Im weitesten Sinn geht es in den Texten um eine Geografie der inneren Sprache (so der Untertitel der Anthologie), es geht um Fragen der Verwurzelung, um Herkunft und Abgrenzung, um eine Standortbestimmung des eigenen Ichs, das ja gerade beim Schreiben immer wieder Zersetzungsprozessen ausgesetzt ist, scheinbar jede Form annehmen kann (manchmal muss), nur um im nächsten Moment schon wieder in Frage gestellt oder dekonstruiert zu werden.
Schon beim ersten Lesen, beim ersten Durchwandern der Texte lassen sich viele Querverbindungen zwischen den einzelnen Beiträgen herstellen: Da wird Herkunft zu einem „Mosaikstück“ (Siljarosa Schletterer) und Sprache zum „Fluss“ (Erika Kronabitter) und das Erinnern „galoppiert in tote Winkel“ (Cornelia Hülmbauer). Fast schon programmatisch für die gesamte Anthologie wirken die Texte von Anna Bauer, in denen die Wechselwirkung von Entscheidung und Schmerz thematisiert wird, die Biegsamkeit von Sprache und Identität: „ich biege sprache und verbiege mich / der sprache wegen an welchen stellen / sagt man was wie lernt man zu / schweigen / immer nur an den richtigen stellen“ (S. 42).
Um Grenzerfahrungen und Endzeitstimmung geht es bei Seda Tunç („durch Fleischwölfe ging ich / gates und passkontrolle“) und Mariia Arson („wir brauchen keine sirenengesänge mehr“), um ein Ende des eigenen Ichs bei Asiyeh Panahi („Wie begierig ich dem Sterben folge / Wie willig ich die Zigarette bis zum Filter rauche / Ich will ans Ende meiner selbst kommen“) und Valerie Prinz („und manchmal, wenn wir reden / wünsch ich mir, / dass wir bremsen und ein kopf ganz fest gegen die scheibe schlägt“), bei Verena Stauffer um die Sehnsucht, zumindest im Text verschwinden zu können: „Der Trick ist, niemand darf wissen, wo man gerade ist“.
Einige der Autor:innen beschreiben in ihren Beiträgen auch ihren Zugang zum Thema Intertextualität oder versuchen offenzulegen, welche anderen Texte Spuren in ihrem eigenen Schreiben hinterlassen haben: „Je mehr Referenzen ich derzeit finde, je mehr ich meine Sprache in die Sprache anderer einbetten kann, desto aufgehobener und sicherer fühle ich mich“ (Verena Stauffer, S. 114).
Auch wird das Übersetzen zwischen der eigenen und anderen Sprachen thematisiert, bei Astrid Nischkauer bedeutet das, „die eigene Sprache fortwährend / neu zu hinterfragen“ (S. 252).
Darüber hinaus geht es in habe bewurzelte Stecklinge auch um die Frage, inwiefern literarische Texte ein Ersatz für Heimat, für Geborgenheit sein können.
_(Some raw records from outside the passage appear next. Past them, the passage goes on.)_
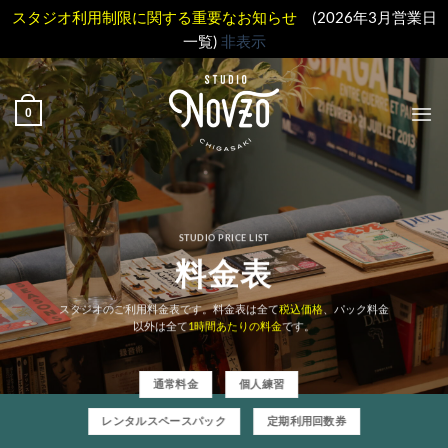
スタジオ利用制限に関する重要なお知らせ
(2026年3月営業日
一覧)
非表示
Skip
to
0
content
STUDIO PRICE LIST
料金表
スタジオのご利用料金表です。料金表は全て
税込価格
、パック料金
以外は全て
1時間あたりの料金
です。
通常料金
個人練習
レンタルスペースパック
定期利用回数券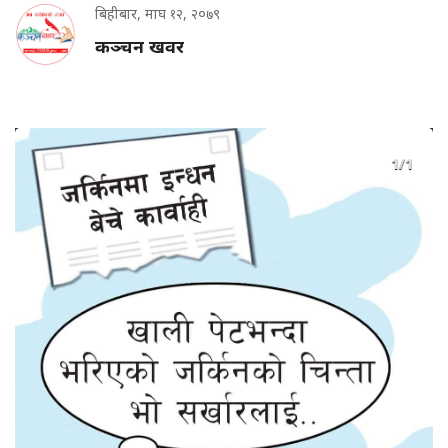
बिहीबार, माघ १२, २०७९
कञ्चन खवर
1/1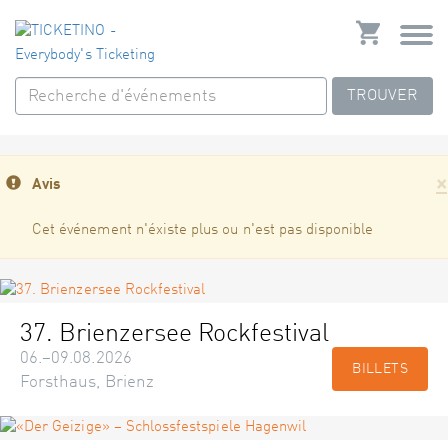
TROUVER
×
Avis
Cet événement n'éxiste plus ou n'est pas disponible
37. Brienzersee Rockfestival
06.–09.08.2026
BILLETS
Forsthaus, Brienz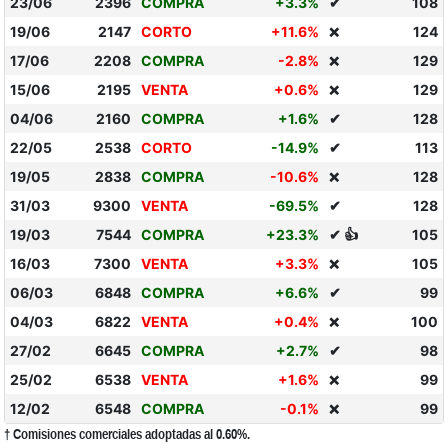
23/06
2396
COMPRA
+3.3%
✔
108
19/06
2147
CORTO
+11.6%
124
❌
17/06
2208
COMPRA
-2.8%
129
❌
15/06
2195
VENTA
+0.6%
129
❌
04/06
2160
COMPRA
+1.6%
✔
128
22/05
2538
CORTO
-14.9%
✔
113
19/05
2838
COMPRA
-10.6%
128
❌
31/03
9300
VENTA
-69.5%
✔
128
19/03
7544
COMPRA
+23.3%
✔ 👍
105
16/03
7300
VENTA
+3.3%
105
❌
06/03
6848
COMPRA
+6.6%
✔
99
04/03
6822
VENTA
+0.4%
100
❌
27/02
6645
COMPRA
+2.7%
✔
98
25/02
6538
VENTA
+1.6%
99
❌
12/02
6548
COMPRA
-0.1%
99
❌
† Comisiones comerciales adoptadas al 0.60%.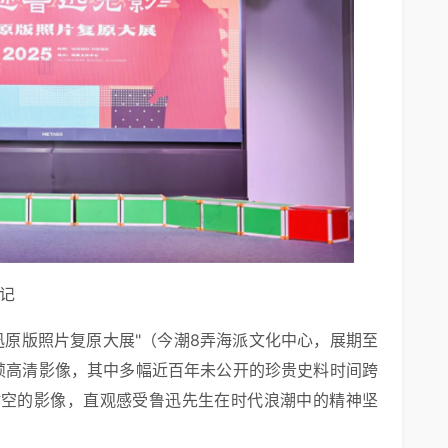
记
鲁迅原版照片复原大展"（今潮8弄海派文化中心，展期至
26帧高清影像，其中多幅近百年未公开的珍贵史料时间跨
穿越时空的影像，直观感受鲁迅先生在时代浪潮中的精神坚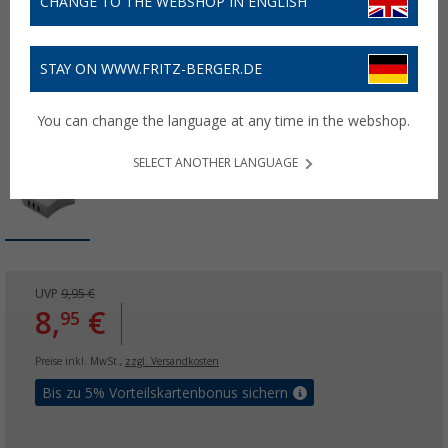
CHANGE TO THE WEBSHOP IN ENGLISH
STAY ON WWW.FRITZ-BERGER.DE
You can change the language at any time in the webshop.
SELECT ANOTHER LANGUAGE
UVP
9,95 €
8,
€
95
Preise inkl. MwSt.,
zzgl. Versandkosten
Bis zu 5% Vorteilskartenbonus sichern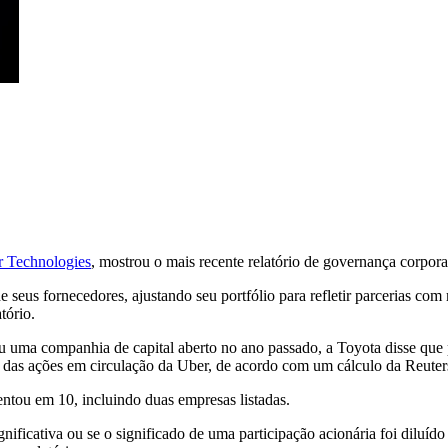
 Technologies
, mostrou o mais recente relatório de governança corpora
eus fornecedores, ajustando seu portfólio para refletir parcerias com
tório.
u uma companhia de capital aberto no ano passado, a Toyota disse que 
 das ações em circulação da Uber, de acordo com um cálculo da Reuter
ntou em 10, incluindo duas empresas listadas.
gnificativa ou se o significado de uma participação acionária foi diluí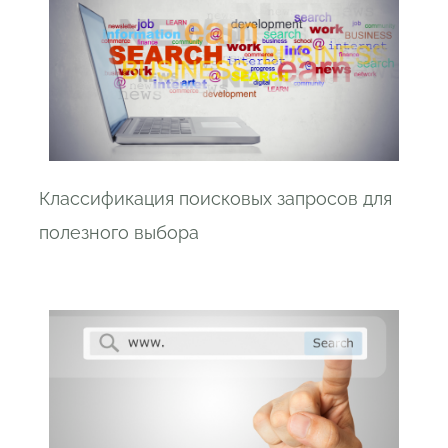
Классификация поисковых запросов для
полезного выбора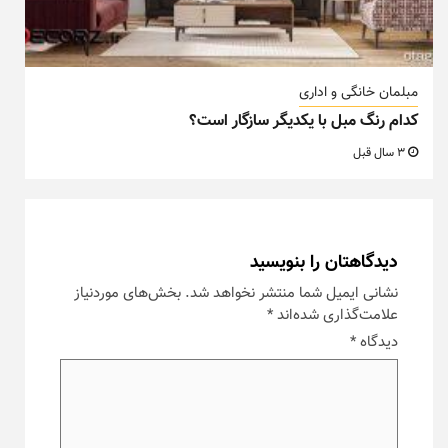
مبلمان خانگی و اداری
کدام رنگ مبل با یکدیگر سازگار است؟
3 سال قبل
دیدگاهتان را بنویسید
نشانی ایمیل شما منتشر نخواهد شد.
بخش‌های موردنیاز
علامت‌گذاری شده‌اند
*
دیدگاه
*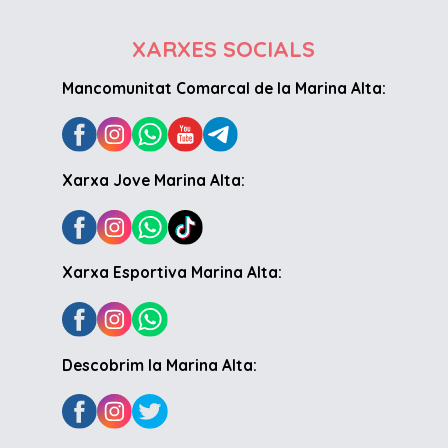
XARXES SOCIALS
Mancomunitat Comarcal de la Marina Alta:
Xarxa Jove Marina Alta:
Xarxa Esportiva Marina Alta:
Descobrim la Marina Alta: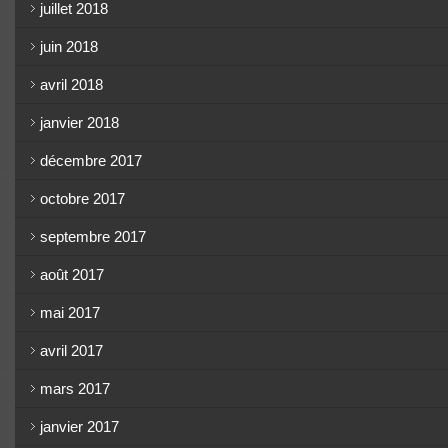
juillet 2018
juin 2018
avril 2018
janvier 2018
décembre 2017
octobre 2017
septembre 2017
août 2017
mai 2017
avril 2017
mars 2017
janvier 2017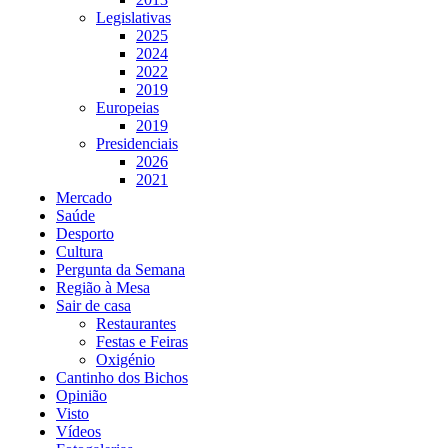
Legislativas
2025
2024
2022
2019
Europeias
2019
Presidenciais
2026
2021
Mercado
Saúde
Desporto
Cultura
Pergunta da Semana
Região à Mesa
Sair de casa
Restaurantes
Festas e Feiras
Oxigénio
Cantinho dos Bichos
Opinião
Visto
Vídeos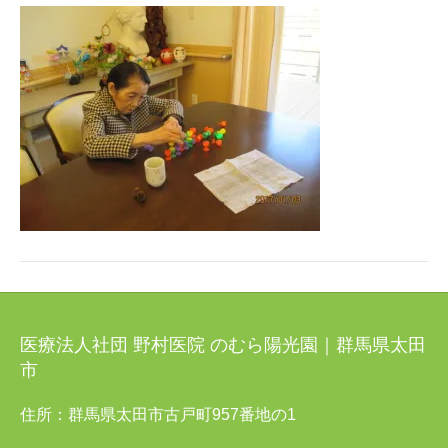
医療法人社団 野村医院 のむら陽光園｜群馬県太田
市
住所：群馬県太田市古戸町957番地の1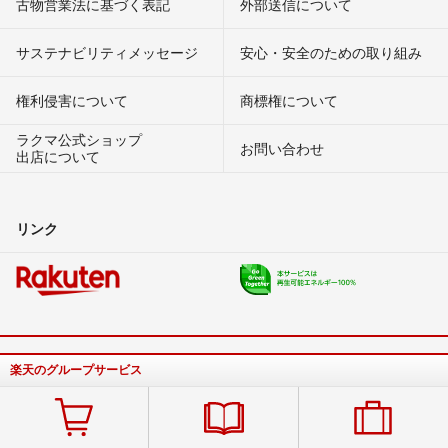
古物営業法に基づく表記
外部送信について
サステナビリティメッセージ
安心・安全のための取り組み
権利侵害について
商標権について
ラクマ公式ショップ
お問い合わせ
出店について
リンク
楽天のグループサービス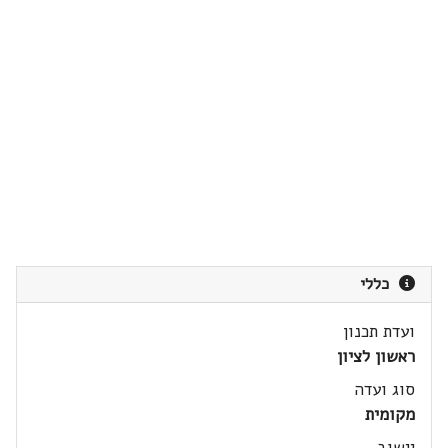
כללי
ועדת תכנון
ראשון לציון
סוג ועדה
מקומית
יישוב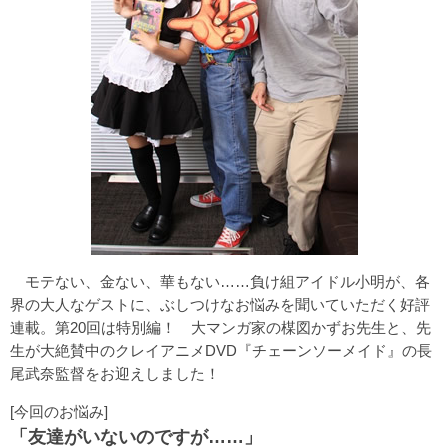
モテない、金ない、華もない……負け組アイドル小明が、各
界の大人なゲストに、ぶしつけなお悩みを聞いていただく好評
連載。第20回は特別編！ 大マンガ家の楳図かずお先生と、先
生が大絶賛中のクレイアニメDVD『チェーンソーメイド』の長
尾武奈監督をお迎えしました！
[今回のお悩み]
「友達がいないのですが……」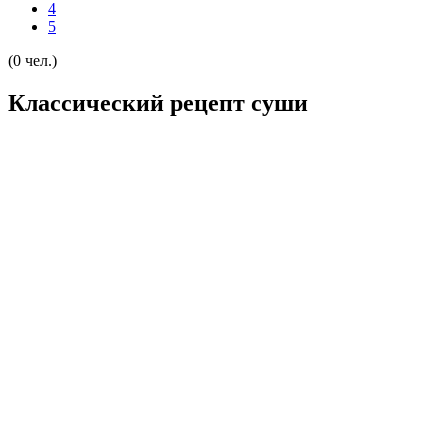
4
5
(0 чел.)
Классический рецепт суши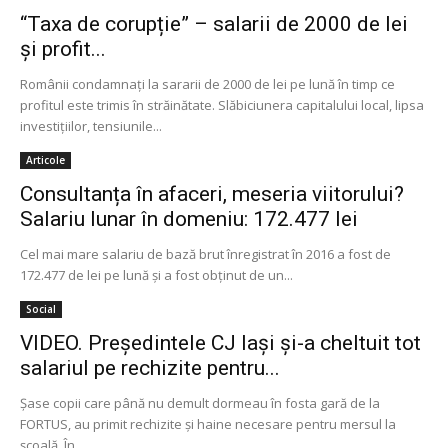
“Taxa de corupție” – salarii de 2000 de lei
și profit...
Românii condamnați la sararii de 2000 de lei pe lună în timp ce
profitul este trimis în străinătate. Slăbiciunera capitalului local, lipsa
investițiilor, tensiunile...
Articole
Consultanța în afaceri, meseria viitorului?
Salariu lunar în domeniu: 172.477 lei
Cel mai mare salariu de bază brut înregistrat în 2016 a fost de
172.477 de lei pe lună şi a fost obţinut de un...
Social
VIDEO. Președintele CJ Iași și-a cheltuit tot
salariul pe rechizite pentru...
Șase copii care până nu demult dormeau în fosta gară de la
FORTUS, au primit rechizite și haine necesare pentru mersul la
școală. În...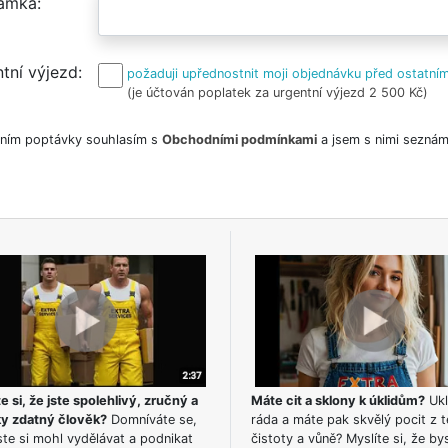
ámka
tní výjezd
požaduji upřednostnit moji objednávku před ostatním
(je účtován poplatek za urgentní výjezd 2 500 Kč)
ním poptávky souhlasím s
Obchodními podmínkami
a jsem s nimi seznám
e si, že jste spolehlivý, zručný a
Máte cit a sklony k úklidům?
Ukl
ky zdatný člověk?
Domníváte se,
ráda a máte pak skvělý pocit z t
te si mohl vydělávat a podnikat
čistoty a vůně? Myslíte si, že by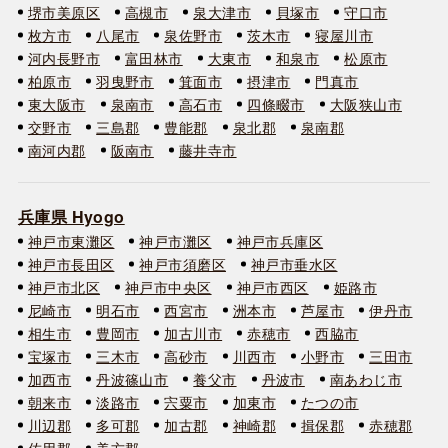
堺市美原区
高槻市
泉大津市
貝塚市
守口市
枚方市
八尾市
泉佐野市
茨木市
寝屋川市
河内長野市
富田林市
大東市
和泉市
松原市
柏原市
羽曳野市
箕面市
摂津市
門真市
東大阪市
泉南市
高石市
四條畷市
大阪狭山市
交野市
三島郡
豊能郡
泉北郡
泉南郡
南河内郡
阪南市
藤井寺市
兵庫県 Hyogo
神戸市東灘区
神戸市灘区
神戸市兵庫区
神戸市長田区
神戸市須磨区
神戸市垂水区
神戸市北区
神戸市中央区
神戸市西区
姫路市
尼崎市
明石市
西宮市
洲本市
芦屋市
伊丹市
相生市
豊岡市
加古川市
赤穂市
西脇市
宝塚市
三木市
高砂市
川西市
小野市
三田市
加西市
丹波篠山市
養父市
丹波市
南あわじ市
朝来市
淡路市
宍粟市
加東市
たつの市
川辺郡
多可郡
加古郡
神崎郡
揖保郡
赤穂郡
佐用郡
美方郡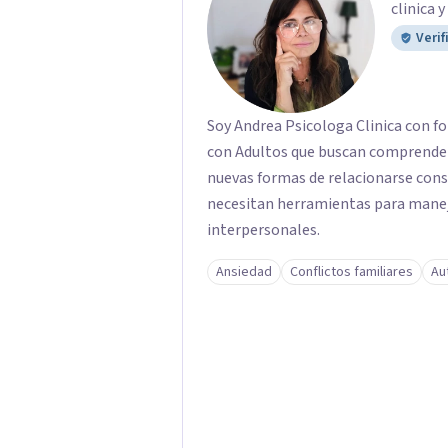
clinica 
Verif
Soy Andrea Psicologa Clinica con fo
con Adultos que buscan comprender
nuevas formas de relacionarse con
necesitan herramientas para manejar
interpersonales.
Ansiedad
Conflictos familiares
Au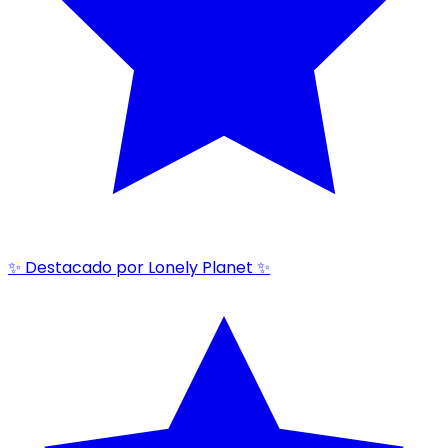
✨ Destacado por Lonely Planet ✨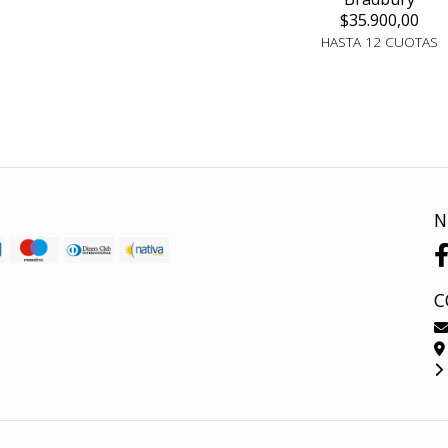
$35.900,00
HASTA 12 CUOTAS
N
C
Frieda Paris, zum Beispiel, schreibt von Texten, denen sie ein „Nest“ wünscht, Jana Volkmann: „wir bleiben also wir nisten“. Ohne Ort der Heimkehr oder Rückkehr, wird alles Heimat, wird alles zum Zuhause, das zeigen vor allem die Beiträge von Michèle Yves Pauty: „ich habe mir Lagerplätze Sicherheitsorte gebaut die ein Rückkehren ein Weggehen möglich machen ohne alles abzubrechen“ (S. 137). Was Yves Pauty an anderer Stelle fragen lässt: „sitzt mein Körper in einem Nest oder einer Falle“ (S. 139).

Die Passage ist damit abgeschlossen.